Clarissa Pinkola Estés uses the mythical tale of the Legend of Selkies to address the metaphor of the wild soul and the instinctual nature of women to hear the call home when they have been gone away from themselves for too long. “Sealskin, Soulskin…tells us about where we truly come from, what we are made of, and how we must all, on a regular basis, use our instincts and find our way home” (Ch9, Intro, para.7).
Sharon Blackie writes in If Women Rose Rooted, that “the Selkie story is a story of a woman who breaks… She has lost her place in the world, and consequently lot her stories…Like the Selkie, so many of us lose our skins, and all too often we lose them early.
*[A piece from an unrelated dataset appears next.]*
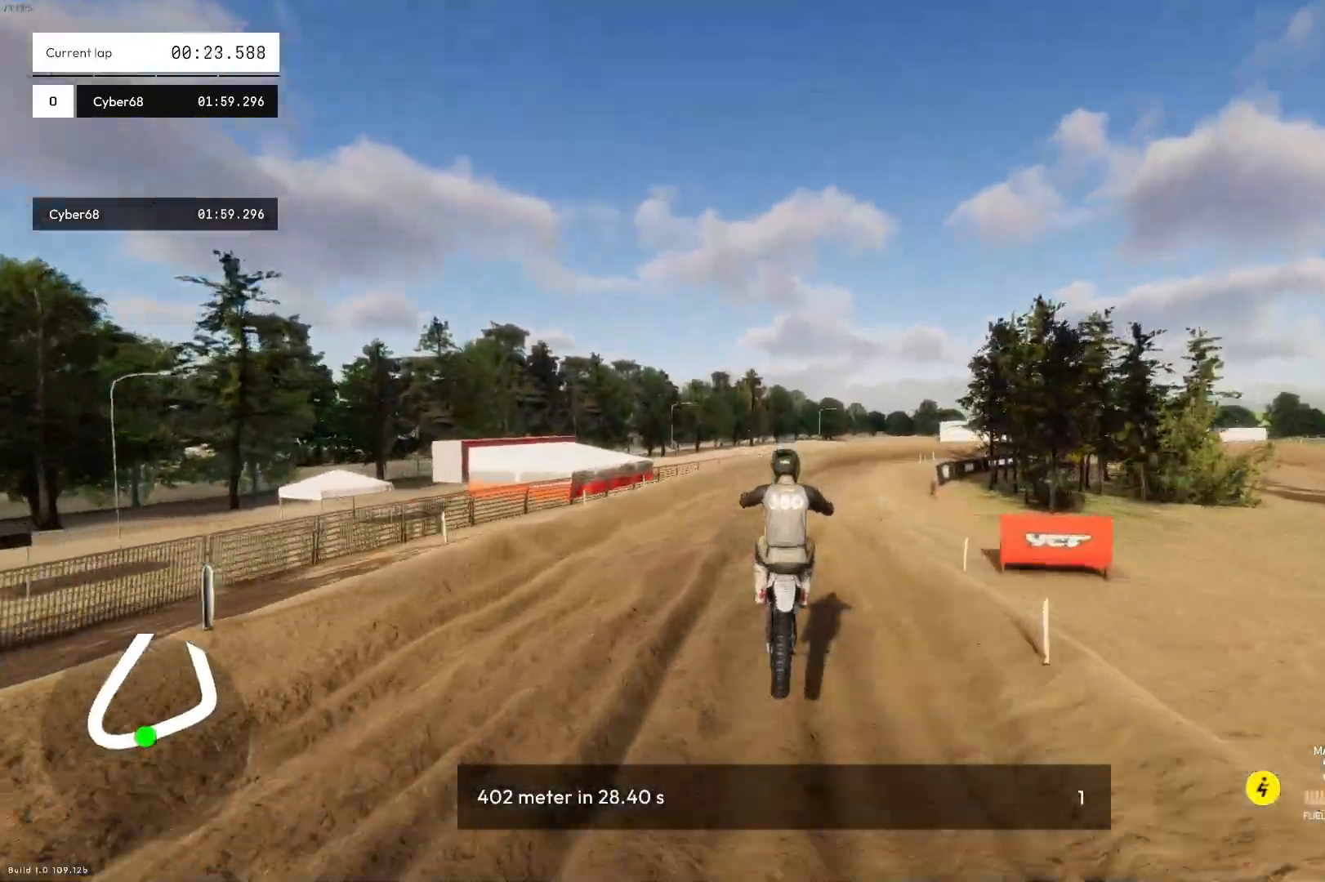
{"buttons": ["R2"], "left_stick": "up", "right_stick": "center", "events": []}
This can happen in so many ways: it might be stolen by another who does us harm; we might give it away to someone we trust, who then betrays us; or we might hide it for safekeeping and then forget where we hid it” (81).
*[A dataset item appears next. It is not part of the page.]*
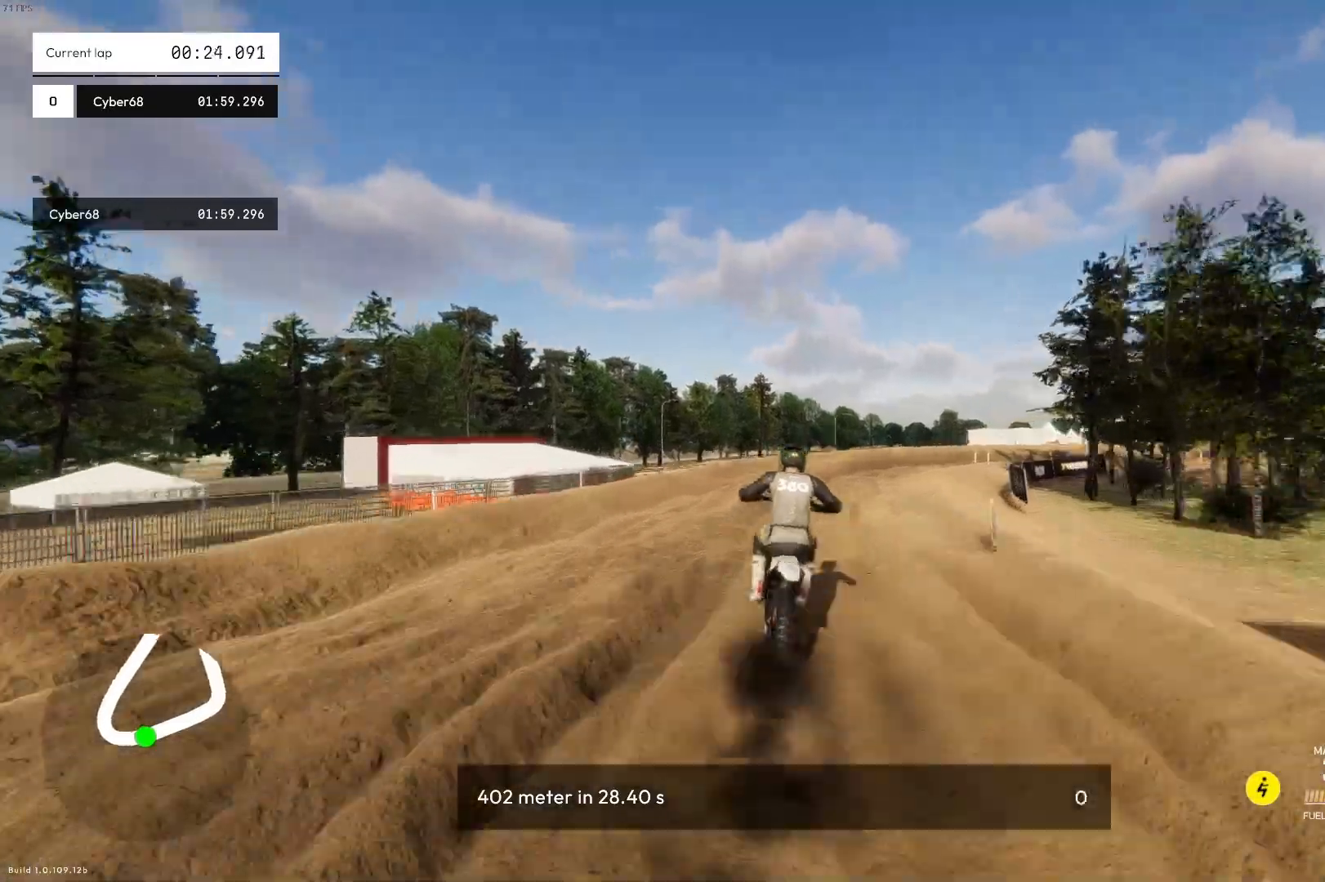
{"buttons": [], "left_stick": "up", "right_stick": "right", "events": [[300, "R2", "up"], [300, "right_stick", "right"]]}
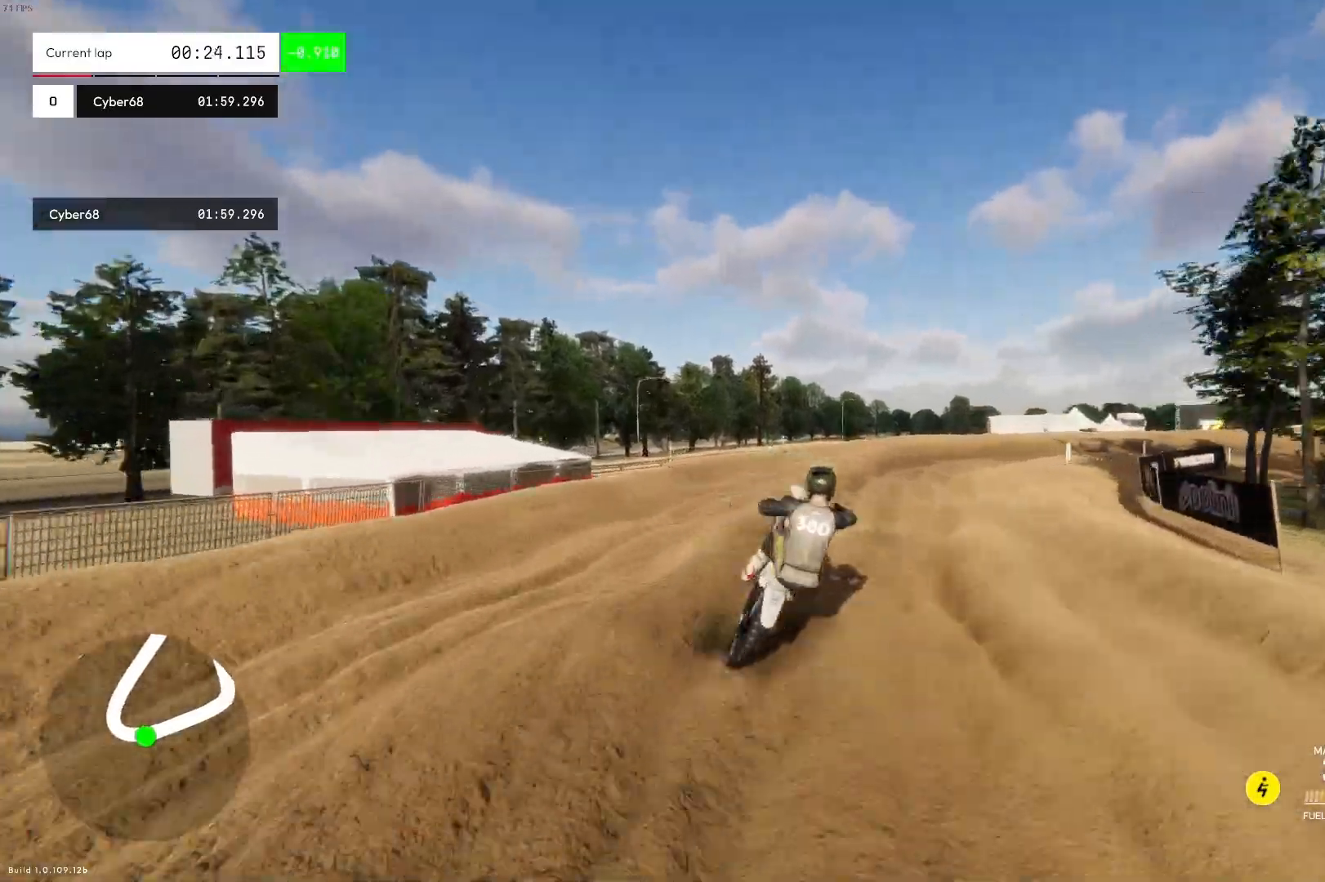
{"buttons": ["R2"], "left_stick": "up", "right_stick": "up", "events": [[100, "R2", "down"], [400, "right_stick", "up"]]}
How can we know when our SOULskin is calling? How can we know where we have overstayed and need to return HOME?
…”the woman must understand this herself; when a woman goes home according to her own cycles, others around her are given their own individuation work, their own vital issues to deal with. Her return to home allows others growth and development too” (Ch9, “Staying Overlong”, para.12).
“When a woman speaks her truth, fires up her intentions and feeling, stays tight with the instinctive nature, she is singing, she is living in the wild breath-stream of the soul. (Ch9, “Surfacing” para.7).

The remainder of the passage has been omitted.